Et pourtant, si aujourd’hui je connais mieux la «scène rennaise», si j’ai rencontré certains auteurs, si je vante partout le travail de Nylso et Marie Saur, si j’ai participé aux évènements organisés par Periscopages (les 24h de la BD), si je suis de très près l’étonnant travail de L.L. de Mars, cet ouvrage est encore parvenu à me surprendre, à m’enseigner beaucoup de choses. Je ne savais pas, par exemple, que c’est Olivier Josso et Laure del Pino qui étaient à l’origine de la lignée, grâce à leur passage aux débuts des années 90. Je ne savais pas non plus que la scène rennaise avait tissé des liens aussi fort avec d’autres groupes, d’autres villes. Je ne savais pas qu’elle avait si bien essaimé que Misma n’est né (n’a pu naître ?) qu’après que El don guillermo et Estocafish aient participé à l’aventure de Chez Jérôme Comix.
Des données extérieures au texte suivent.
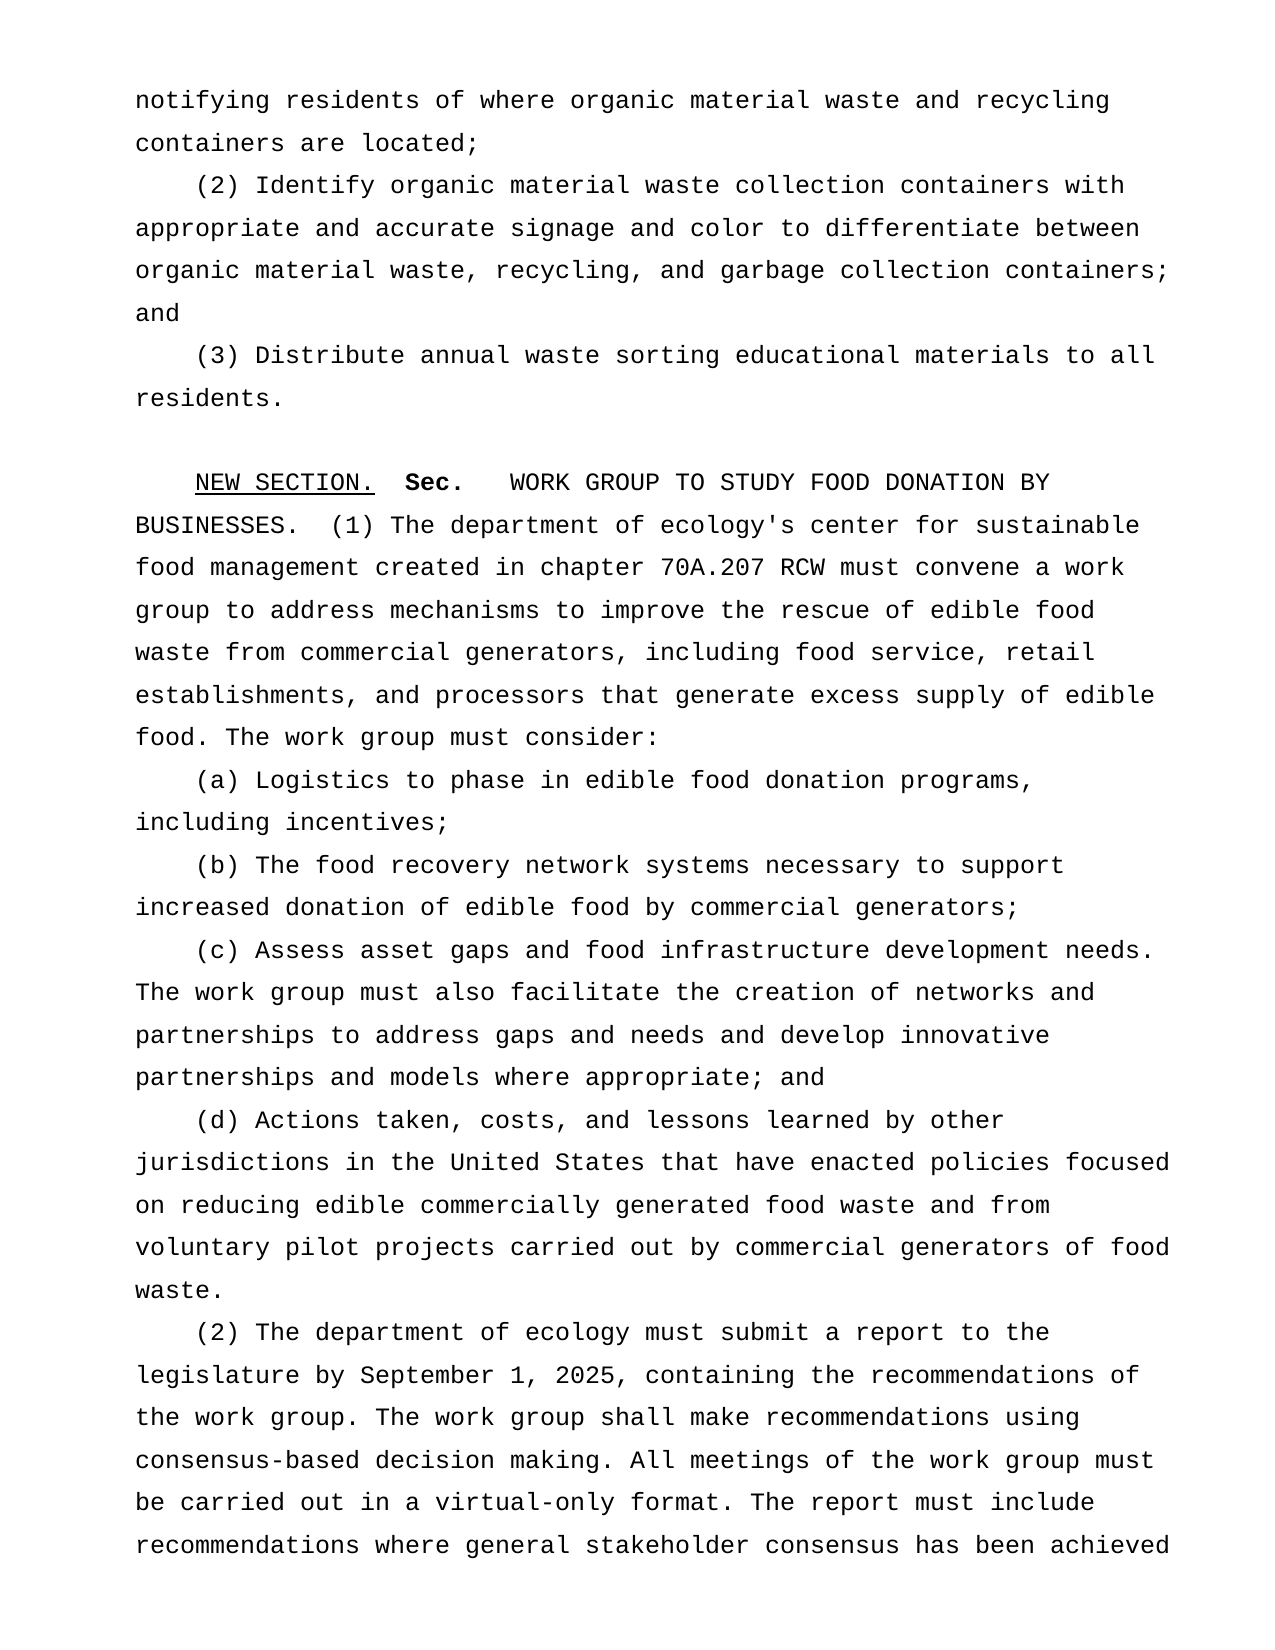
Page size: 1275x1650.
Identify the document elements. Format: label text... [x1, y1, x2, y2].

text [135, 1307, 1170, 1562]
text (c) Assess asset gaps and food infrastructure development needs. The work group must also facilitate the creation of networks and partnerships to address gaps and needs and develop innovative partnerships and models where appropriate; and [135, 924, 1170, 1094]
text (a) Logistics to phase in edible food donation programs, including incentives; [135, 754, 1170, 839]
text NEW SECTION. Sec. WORK GROUP TO STUDY FOOD DONATION BY BUSINESSES. (1) The department of ecology's center for sustainable food management created in chapter 70A.207 RCW must convene a work group to address mechanisms to improve the rescue of edible food waste from commercial generators, including food service, retail establishments, and processors that generate excess supply of edible food. The work group must consider: [135, 457, 1170, 754]
text (3) Distribute annual waste sorting educational materials to all residents. [135, 330, 1170, 415]
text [135, 75, 1170, 160]
text (b) The food recovery network systems necessary to support increased donation of edible food by commercial generators; [135, 839, 1170, 924]
text (2) Identify organic material waste collection containers with appropriate and accurate signage and color to differentiate between organic material waste, recycling, and garbage collection containers; and [135, 160, 1170, 330]
text (d) Actions taken, costs, and lessons learned by other jurisdictions in the United States that have enacted policies focused on reducing edible commercially generated food waste and from voluntary pilot projects carried out by commercial generators of food waste. [135, 1094, 1170, 1307]
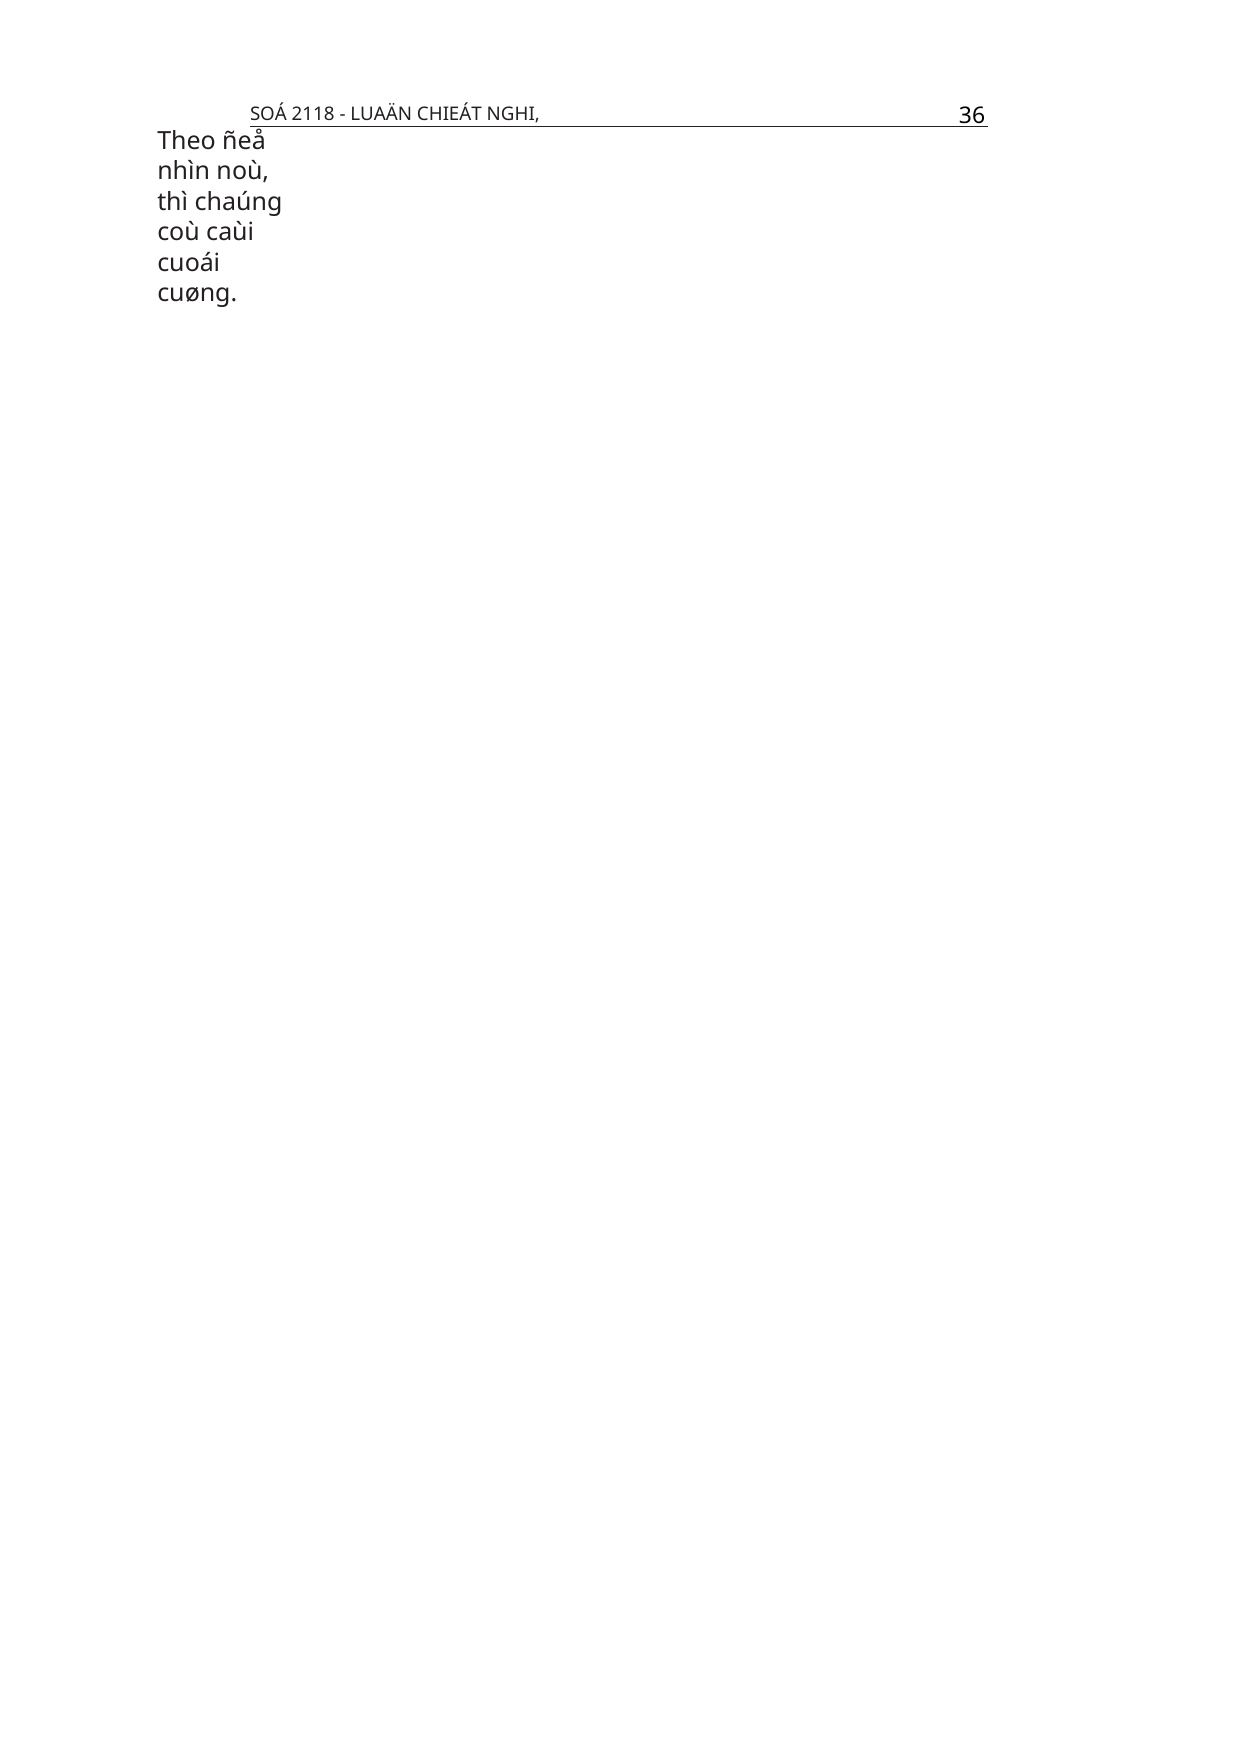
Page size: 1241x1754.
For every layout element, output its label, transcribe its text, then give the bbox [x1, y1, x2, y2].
Ainsi, l’ouvrage atteint pleinement son ambition : mettre en lumière cette «scène dans l’ombre», montrer combien, en souterrain, elle a été déterminante pour beaucoup d’auteurs et pour beaucoup d’entreprises éditoriales. Ceux qui ne la connaissent pas ou mal la découvriront, ceux qui la connaissent déjà savoureront des anecdotes qu’ils ignoraient encore. Il faudra toutefois accepter une écriture journalistique ultra-factuelle et toute la pesanteur d’un ton scolaire vraiment appuyé. Il faut dire que cet ouvrage a une ambition pédagogique, adressé au «grand public», et plus encore aux habitants de Rennes[2], dont Auffray semble avoir du mal à admettre qu’ils soient dans l’ignorance presque totale de l’existence de cette scène[3]. Malgré son exhaustivité, certains noms sont quand même oubliés (celui qui me vient est Emmanuel Reuzé). Et puis on reste sur notre faim, non à cause d’un quelconque défaut de l’ouvrage, mais parce que ces quinze folles années semblent toucher à leur fin. Jesus Lemoniz (patron de Identic) est décédé, le festival Periscopages s’est sabordé, Alphagraph va fermer. Ce reportage a des airs d’hommage posthume. Bien sûr, ce n’est pas une fin pour les auteurs de cette scène qui continuent tous de tracer leur sillon, y compris pour les plus jeunes (Auffray n’oublie pas de mentionner Delphine Priet-Mahéo ou encore l’équipe renouvelée de l’Œuf). Comme Auffray, il ne reste qu’à espérer l’émergence d’une relève, pourquoi pas parmi les étudiants de Morvandiau, qui a succédé à Philippe Marcelé à la fac. Et aussi parmi les lecteurs de cet ouvrage, tant l’histoire de la scène rennaise est stimulante. Que son esprit soit avec tous !

Notes

  1. Bévue ! ! !, 9 numéros de 2006 à 2010. L’équipe fondatrice et «dirigeante» était constituée de Kaou, Tifenn, Matthieu/Dromadaire Bleu et moi-même jusqu’au n°8, puis Kaou et Matthieu. Le blog existe toujours : http ://bevue.canalblog.com. A la différence de nos aînés, nous n’avons pas soudé un groupe ni tissé de réseau à Rennes. Nous avons publié des auteurs de toute la France au gré de nos rencontres «virtuelles».
  2. Le liront-ils ? Rien n’est moins sûr, mais au Virgin de Rennes, le livre est bien en vue sur une table.
  3. Tout cela me fait penser que la question inaugurale sur le fait que les auteurs ne subviennent pas à leur besoin n’est pas, comme on pourrait le penser, une question «faussement naïve», mais bel et bien une interrogation au premier degré.